The Matt Project, fenomenologia del power pop
Il quarto disco di The Matt Project, tra rock eighties e funk
Fenomenologia del power pop. Etica ed estetica di un genere che genere non è. In tre parole: The Matt Project. Ovvero, Jury Magliolo (voce, basso, tastiere), Carlo Poddighe (voce, chitarre) e Matteo Breoni (batteria). Al traguardo (mica da poco) del disco numero quattro con Overnight, distillato in dieci tracce di pura attitudine eighties, in bilico tra martellanti aspirazioni rock e sapide sfumature black-funk. Le coordinate? Prince, Michael Jackson, Sly & the Family Stone, Mark Ronson e Artic Monkeys.
A mettere le carte in tavola ci pensano i diretti interessati. Anche se al felice quadretto viene da aggiungere, facendo qualche passo di lato rispetto ai santi protettori dichiarati alla dogana, gli inevitabili Steely Dan, i T Rex dell'epifania glam, l'altro Ronson, Mick (via Bowie), i Fleetwood Mac di Rumors (ma per assonanza chitarristica pure quegli altri che preferivano di gran lunga il blues), l'Electric Light Orchestra, Todd Rungren, i Police, gli Stones più sculettanti e un pizzico di buon vecchio garage. Parecchia roba, insomma. Frullata e compressa dentro un sound dritto, compatto, affilato macinando chilometri di palchi (quando ancora i palchi si poteva macinarli davanti alla gente), perfettamente a fuoco nonostante l'eterogeneo campionario di agganci e rimandi.
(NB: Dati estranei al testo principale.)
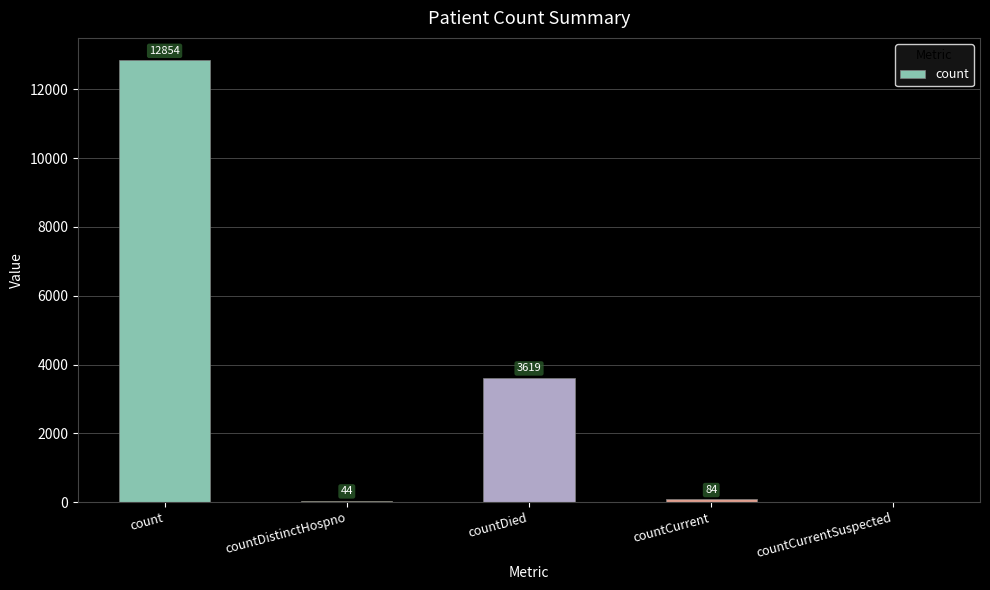

The value at countDied is 3619. True or false?

True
C'è già tutto (o quasi) nel brano che dà il titolo al disco, piazzato in apertura a mo' di dichiarazione d'intenti: riff micidiale a prenderti per il collo, batteria pastosa, atmosfera viziosamente notturna, coretti ruffiani. Si parte. “Talking About” sterza di brutto verso i Settanta; “Dancing in the Fire” arriva trafelata dalla Memphis dei Big Star con un disco dei Queen periodo calzamaglia sotto il braccio (Sheer Heart Attack o A Day at the Races, fate voi); “Smiling” profuma sensualmente di Manhattan; “Something About You” è un calcione negli stinchi assestato con il ghigno di chi la sa lunga. Ma è con “Running from the Beast”, la spettacolare “Morning” (Prince, Prince e ancora Prince!) e “Real Deal” che viene fuori l'anima black del trio, che sullo slancio chiude il cerchio con l'irresistibile “New York City”, congedo e apice di una scaletta elettrizzante.
Che rende pienamente giustizia alle miracolose sei corde di Poddighe, strumentista dotato di una duttilità e di una capacità di stare dentro la musica più uniche che rare, a una sezione ritmica implacabile e all'esplicita intenzione di preservare l'impatto live, riducendo al minimo l'editing e affidandosi al tepore dell'analogico. «Non siamo mai stati grandi fan di virtuosismi e sofisticazioni forzate: le imperfezioni ci fanno sentire vivi». Missione compiuta.